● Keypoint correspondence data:

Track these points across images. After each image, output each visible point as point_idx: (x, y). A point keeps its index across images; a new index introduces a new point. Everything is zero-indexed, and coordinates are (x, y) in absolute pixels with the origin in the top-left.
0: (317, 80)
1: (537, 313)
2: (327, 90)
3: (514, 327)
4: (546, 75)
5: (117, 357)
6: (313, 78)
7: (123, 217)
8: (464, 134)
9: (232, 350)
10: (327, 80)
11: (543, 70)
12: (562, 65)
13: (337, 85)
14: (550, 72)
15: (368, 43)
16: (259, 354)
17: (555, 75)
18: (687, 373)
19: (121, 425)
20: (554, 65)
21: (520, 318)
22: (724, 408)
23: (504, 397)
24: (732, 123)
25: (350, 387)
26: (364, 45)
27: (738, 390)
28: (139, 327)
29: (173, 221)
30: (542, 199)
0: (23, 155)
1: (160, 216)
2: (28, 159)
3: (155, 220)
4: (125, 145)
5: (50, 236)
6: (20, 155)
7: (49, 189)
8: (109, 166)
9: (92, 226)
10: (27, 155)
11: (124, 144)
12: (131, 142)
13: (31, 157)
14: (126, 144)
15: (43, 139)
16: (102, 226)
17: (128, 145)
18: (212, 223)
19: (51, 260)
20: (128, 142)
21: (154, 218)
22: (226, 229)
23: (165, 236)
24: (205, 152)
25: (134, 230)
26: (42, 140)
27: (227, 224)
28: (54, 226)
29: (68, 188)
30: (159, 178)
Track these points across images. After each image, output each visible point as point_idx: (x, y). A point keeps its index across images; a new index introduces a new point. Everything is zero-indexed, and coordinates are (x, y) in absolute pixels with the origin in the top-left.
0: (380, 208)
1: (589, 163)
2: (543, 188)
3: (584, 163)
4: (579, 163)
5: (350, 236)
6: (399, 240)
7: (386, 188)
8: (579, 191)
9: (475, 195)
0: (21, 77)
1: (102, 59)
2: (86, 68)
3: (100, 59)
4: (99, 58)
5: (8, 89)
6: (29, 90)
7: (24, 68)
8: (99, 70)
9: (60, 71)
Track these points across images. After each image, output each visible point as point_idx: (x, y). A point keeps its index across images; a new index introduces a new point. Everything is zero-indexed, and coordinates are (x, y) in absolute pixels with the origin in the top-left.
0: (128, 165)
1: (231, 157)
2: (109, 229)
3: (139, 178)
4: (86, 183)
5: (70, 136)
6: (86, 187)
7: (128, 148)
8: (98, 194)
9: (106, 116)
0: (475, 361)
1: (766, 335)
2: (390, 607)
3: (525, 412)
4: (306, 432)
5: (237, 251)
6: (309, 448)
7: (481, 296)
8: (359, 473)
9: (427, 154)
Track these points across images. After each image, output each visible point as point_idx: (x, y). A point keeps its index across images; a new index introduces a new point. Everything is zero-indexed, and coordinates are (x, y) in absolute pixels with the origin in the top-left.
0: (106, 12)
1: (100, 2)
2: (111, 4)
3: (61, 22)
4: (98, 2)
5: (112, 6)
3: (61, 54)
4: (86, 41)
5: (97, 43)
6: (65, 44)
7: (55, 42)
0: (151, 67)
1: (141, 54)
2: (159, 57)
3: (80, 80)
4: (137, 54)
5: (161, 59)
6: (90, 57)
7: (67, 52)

● Task brief:
Please reproduce, exactly as written, the lines of the records from the first line through the one containing "29: (173, 221)".

● Answer space:
Track these points across images. After each image, output each visible point as point_idx: (x, y). A point keeps its index across images; a new index introduces a new point. Everything is zero-indexed, and coordinates are (x, y) in absolute pixels with the origin in the top-left.
0: (317, 80)
1: (537, 313)
2: (327, 90)
3: (514, 327)
4: (546, 75)
5: (117, 357)
6: (313, 78)
7: (123, 217)
8: (464, 134)
9: (232, 350)
10: (327, 80)
11: (543, 70)
12: (562, 65)
13: (337, 85)
14: (550, 72)
15: (368, 43)
16: (259, 354)
17: (555, 75)
18: (687, 373)
19: (121, 425)
20: (554, 65)
21: (520, 318)
22: (724, 408)
23: (504, 397)
24: (732, 123)
25: (350, 387)
26: (364, 45)
27: (738, 390)
28: (139, 327)
29: (173, 221)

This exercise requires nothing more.